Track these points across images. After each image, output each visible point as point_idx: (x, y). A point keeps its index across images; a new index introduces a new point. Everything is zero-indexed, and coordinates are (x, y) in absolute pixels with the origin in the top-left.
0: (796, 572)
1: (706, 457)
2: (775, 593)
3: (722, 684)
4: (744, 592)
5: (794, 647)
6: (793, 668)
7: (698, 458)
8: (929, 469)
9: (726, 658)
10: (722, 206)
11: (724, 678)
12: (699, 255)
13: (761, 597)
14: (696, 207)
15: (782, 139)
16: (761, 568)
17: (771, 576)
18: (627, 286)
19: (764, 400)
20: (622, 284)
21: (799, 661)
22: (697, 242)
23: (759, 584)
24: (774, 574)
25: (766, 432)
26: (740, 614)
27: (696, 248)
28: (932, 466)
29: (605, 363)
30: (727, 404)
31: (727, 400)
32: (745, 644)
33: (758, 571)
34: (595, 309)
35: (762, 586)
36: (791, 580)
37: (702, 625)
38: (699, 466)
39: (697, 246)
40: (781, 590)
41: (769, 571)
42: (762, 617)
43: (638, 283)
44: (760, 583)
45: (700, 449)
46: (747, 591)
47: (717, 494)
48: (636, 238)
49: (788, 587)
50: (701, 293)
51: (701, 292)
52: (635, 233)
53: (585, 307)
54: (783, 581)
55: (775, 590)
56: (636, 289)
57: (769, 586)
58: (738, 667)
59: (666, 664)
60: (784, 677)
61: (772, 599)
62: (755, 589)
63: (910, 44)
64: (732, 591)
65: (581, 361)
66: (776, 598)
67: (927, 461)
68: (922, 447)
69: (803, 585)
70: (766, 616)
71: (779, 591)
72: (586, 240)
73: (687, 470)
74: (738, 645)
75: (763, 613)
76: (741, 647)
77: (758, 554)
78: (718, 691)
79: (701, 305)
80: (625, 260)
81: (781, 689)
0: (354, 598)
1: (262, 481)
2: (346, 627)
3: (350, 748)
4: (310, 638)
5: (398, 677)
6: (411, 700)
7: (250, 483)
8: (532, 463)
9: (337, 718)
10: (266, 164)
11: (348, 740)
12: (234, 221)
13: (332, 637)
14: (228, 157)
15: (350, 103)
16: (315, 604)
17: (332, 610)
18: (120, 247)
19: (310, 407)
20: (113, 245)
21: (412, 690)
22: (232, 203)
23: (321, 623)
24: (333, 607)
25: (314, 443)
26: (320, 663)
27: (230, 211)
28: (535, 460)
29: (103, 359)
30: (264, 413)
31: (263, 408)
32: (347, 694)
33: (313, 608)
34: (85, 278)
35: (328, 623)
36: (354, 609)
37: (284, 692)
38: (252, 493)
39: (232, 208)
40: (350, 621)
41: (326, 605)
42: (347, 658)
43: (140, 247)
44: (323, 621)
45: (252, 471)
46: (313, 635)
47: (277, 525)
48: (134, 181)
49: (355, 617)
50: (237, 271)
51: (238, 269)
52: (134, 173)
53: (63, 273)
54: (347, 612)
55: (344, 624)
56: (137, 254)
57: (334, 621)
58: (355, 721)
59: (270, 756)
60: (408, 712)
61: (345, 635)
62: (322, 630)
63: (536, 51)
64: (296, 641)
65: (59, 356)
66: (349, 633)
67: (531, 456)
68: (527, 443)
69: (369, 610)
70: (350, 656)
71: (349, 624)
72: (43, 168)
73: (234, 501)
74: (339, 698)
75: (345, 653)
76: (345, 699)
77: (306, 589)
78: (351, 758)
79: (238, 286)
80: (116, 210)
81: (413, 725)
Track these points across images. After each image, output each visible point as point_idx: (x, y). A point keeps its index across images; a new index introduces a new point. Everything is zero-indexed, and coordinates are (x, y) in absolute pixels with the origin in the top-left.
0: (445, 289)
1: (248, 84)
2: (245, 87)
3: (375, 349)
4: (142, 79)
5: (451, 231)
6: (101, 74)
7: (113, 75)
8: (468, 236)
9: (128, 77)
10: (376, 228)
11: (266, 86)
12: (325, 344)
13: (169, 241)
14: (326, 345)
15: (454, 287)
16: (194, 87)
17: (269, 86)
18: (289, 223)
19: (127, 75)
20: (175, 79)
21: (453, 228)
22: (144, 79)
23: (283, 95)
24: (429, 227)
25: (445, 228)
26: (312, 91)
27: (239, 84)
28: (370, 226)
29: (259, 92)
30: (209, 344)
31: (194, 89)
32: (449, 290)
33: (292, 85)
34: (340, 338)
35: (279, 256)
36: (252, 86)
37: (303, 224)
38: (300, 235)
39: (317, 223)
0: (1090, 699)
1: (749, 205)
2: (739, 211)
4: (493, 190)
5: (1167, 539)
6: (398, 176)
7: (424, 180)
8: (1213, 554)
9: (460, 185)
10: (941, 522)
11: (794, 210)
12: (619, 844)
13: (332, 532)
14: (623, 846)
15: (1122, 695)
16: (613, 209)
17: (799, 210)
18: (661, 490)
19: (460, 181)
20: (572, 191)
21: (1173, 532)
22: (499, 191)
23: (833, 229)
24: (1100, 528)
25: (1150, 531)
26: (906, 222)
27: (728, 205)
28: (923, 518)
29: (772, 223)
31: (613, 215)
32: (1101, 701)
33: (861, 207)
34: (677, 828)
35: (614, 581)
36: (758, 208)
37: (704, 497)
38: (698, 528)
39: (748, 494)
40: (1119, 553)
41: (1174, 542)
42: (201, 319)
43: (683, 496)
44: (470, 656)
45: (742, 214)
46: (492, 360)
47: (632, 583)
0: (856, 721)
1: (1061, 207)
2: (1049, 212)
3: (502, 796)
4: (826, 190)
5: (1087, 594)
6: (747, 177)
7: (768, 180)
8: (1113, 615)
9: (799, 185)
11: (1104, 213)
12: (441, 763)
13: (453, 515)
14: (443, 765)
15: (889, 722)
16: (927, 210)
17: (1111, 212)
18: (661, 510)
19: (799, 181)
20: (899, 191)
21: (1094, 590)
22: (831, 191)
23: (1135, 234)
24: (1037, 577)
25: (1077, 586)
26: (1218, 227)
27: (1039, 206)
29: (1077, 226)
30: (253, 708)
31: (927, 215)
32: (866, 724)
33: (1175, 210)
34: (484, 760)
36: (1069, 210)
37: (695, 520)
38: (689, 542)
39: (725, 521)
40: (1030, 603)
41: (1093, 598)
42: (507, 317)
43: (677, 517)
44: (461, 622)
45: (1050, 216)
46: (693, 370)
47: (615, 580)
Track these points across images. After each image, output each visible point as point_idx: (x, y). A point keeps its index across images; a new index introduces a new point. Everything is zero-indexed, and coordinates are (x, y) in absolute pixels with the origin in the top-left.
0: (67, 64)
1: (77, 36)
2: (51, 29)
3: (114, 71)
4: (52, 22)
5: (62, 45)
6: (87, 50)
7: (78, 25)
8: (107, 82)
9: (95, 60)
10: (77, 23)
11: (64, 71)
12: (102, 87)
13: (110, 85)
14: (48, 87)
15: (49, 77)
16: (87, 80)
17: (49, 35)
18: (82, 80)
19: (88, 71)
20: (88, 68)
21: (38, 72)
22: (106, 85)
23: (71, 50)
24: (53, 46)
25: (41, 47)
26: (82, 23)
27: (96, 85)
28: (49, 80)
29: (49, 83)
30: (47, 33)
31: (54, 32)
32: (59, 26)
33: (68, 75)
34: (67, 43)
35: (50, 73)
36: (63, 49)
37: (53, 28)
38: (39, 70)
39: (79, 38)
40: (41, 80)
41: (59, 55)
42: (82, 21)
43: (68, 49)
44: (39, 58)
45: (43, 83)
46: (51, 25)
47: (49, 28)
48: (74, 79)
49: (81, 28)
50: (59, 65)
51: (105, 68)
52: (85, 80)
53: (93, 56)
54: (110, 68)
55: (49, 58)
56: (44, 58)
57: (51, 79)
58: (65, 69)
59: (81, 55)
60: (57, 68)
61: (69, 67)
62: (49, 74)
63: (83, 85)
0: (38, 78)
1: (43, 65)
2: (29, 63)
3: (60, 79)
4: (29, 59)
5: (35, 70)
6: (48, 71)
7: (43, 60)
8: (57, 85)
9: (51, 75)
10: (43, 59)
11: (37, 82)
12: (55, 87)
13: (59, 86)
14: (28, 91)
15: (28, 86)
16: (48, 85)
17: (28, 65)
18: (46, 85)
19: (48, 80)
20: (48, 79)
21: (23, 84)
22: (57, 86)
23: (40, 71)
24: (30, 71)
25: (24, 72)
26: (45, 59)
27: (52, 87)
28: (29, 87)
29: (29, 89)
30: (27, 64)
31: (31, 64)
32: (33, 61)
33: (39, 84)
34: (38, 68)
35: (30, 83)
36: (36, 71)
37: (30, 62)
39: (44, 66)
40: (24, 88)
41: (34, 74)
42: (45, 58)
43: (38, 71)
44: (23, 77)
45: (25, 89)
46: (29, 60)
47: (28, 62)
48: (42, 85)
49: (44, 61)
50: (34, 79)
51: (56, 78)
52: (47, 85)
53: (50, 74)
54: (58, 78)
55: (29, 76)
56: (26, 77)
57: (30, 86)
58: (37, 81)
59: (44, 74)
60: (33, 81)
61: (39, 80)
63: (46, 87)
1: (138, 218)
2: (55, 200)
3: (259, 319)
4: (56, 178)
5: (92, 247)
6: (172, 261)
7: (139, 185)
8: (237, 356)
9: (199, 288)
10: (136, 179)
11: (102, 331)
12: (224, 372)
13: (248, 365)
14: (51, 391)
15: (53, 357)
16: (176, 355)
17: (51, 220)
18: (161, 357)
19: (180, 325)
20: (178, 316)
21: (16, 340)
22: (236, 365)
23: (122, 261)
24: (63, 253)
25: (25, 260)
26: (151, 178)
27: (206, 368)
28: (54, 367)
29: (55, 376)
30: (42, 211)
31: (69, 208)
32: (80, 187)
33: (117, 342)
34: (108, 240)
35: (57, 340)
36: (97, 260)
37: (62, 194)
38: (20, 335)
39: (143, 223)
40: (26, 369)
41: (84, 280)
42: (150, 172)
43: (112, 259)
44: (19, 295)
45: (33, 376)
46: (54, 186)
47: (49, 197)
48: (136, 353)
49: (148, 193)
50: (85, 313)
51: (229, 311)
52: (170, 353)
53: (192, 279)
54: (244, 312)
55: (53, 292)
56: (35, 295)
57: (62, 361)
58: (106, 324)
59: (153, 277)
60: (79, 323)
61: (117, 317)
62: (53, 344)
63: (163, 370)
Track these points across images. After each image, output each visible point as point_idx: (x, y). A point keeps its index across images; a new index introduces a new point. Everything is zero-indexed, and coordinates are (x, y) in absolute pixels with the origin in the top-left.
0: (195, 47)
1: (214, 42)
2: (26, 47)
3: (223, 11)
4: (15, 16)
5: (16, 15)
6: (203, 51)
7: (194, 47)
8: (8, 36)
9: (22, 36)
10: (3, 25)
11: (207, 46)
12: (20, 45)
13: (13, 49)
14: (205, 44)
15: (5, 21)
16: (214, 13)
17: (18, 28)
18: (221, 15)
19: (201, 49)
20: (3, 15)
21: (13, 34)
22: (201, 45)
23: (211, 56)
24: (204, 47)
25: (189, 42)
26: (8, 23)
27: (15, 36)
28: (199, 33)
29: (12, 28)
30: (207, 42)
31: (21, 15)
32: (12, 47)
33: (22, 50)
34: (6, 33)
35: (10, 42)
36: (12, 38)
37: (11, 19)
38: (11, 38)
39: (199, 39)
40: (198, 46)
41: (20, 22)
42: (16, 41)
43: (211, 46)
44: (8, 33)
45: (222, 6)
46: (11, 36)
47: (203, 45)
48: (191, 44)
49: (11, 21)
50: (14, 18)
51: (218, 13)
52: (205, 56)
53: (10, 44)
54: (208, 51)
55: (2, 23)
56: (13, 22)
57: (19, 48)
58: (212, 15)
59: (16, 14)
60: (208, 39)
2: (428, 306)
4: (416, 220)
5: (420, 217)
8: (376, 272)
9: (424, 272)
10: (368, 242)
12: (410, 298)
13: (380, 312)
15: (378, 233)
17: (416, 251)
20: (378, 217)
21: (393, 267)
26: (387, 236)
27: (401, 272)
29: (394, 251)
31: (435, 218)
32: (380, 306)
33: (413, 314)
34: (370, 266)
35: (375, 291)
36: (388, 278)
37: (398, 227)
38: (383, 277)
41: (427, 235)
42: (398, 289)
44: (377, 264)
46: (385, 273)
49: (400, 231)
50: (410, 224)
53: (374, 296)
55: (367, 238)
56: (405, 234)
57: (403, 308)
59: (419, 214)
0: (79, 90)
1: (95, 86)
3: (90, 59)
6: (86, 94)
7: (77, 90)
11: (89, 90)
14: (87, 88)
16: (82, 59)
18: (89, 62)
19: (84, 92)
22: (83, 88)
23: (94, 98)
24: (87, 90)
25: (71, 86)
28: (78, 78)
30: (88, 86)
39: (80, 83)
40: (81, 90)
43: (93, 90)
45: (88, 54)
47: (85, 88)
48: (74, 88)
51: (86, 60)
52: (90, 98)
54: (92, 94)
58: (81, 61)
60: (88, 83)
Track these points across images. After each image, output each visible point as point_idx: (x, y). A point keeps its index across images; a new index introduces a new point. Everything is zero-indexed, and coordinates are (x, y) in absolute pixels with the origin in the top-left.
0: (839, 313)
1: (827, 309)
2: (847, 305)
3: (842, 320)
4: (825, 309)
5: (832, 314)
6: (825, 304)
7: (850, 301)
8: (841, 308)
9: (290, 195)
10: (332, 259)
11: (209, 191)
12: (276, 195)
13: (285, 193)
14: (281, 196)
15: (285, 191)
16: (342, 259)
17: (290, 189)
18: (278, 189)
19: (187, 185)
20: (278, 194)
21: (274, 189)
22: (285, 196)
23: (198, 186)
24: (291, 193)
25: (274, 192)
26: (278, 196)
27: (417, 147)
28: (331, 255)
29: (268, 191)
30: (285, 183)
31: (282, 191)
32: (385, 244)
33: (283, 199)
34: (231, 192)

════

▸ REQUIRED WORK
Put the lines between the one holding "40: (1119, 553)" and the one holding "47: (615, 580)", inclusive, into a JSON list of strings with one string per line, leaving out blank lines.

▸ OUTPUT OF THE TASK
[
  "40: (1119, 553)",
  "41: (1174, 542)",
  "42: (201, 319)",
  "43: (683, 496)",
  "44: (470, 656)",
  "45: (742, 214)",
  "46: (492, 360)",
  "47: (632, 583)",
  "0: (856, 721)",
  "1: (1061, 207)",
  "2: (1049, 212)",
  "3: (502, 796)",
  "4: (826, 190)",
  "5: (1087, 594)",
  "6: (747, 177)",
  "7: (768, 180)",
  "8: (1113, 615)",
  "9: (799, 185)",
  "11: (1104, 213)",
  "12: (441, 763)",
  "13: (453, 515)",
  "14: (443, 765)",
  "15: (889, 722)",
  "16: (927, 210)",
  "17: (1111, 212)",
  "18: (661, 510)",
  "19: (799, 181)",
  "20: (899, 191)",
  "21: (1094, 590)",
  "22: (831, 191)",
  "23: (1135, 234)",
  "24: (1037, 577)",
  "25: (1077, 586)",
  "26: (1218, 227)",
  "27: (1039, 206)",
  "29: (1077, 226)",
  "30: (253, 708)",
  "31: (927, 215)",
  "32: (866, 724)",
  "33: (1175, 210)",
  "34: (484, 760)",
  "36: (1069, 210)",
  "37: (695, 520)",
  "38: (689, 542)",
  "39: (725, 521)",
  "40: (1030, 603)",
  "41: (1093, 598)",
  "42: (507, 317)",
  "43: (677, 517)",
  "44: (461, 622)",
  "45: (1050, 216)",
  "46: (693, 370)",
  "47: (615, 580)"
]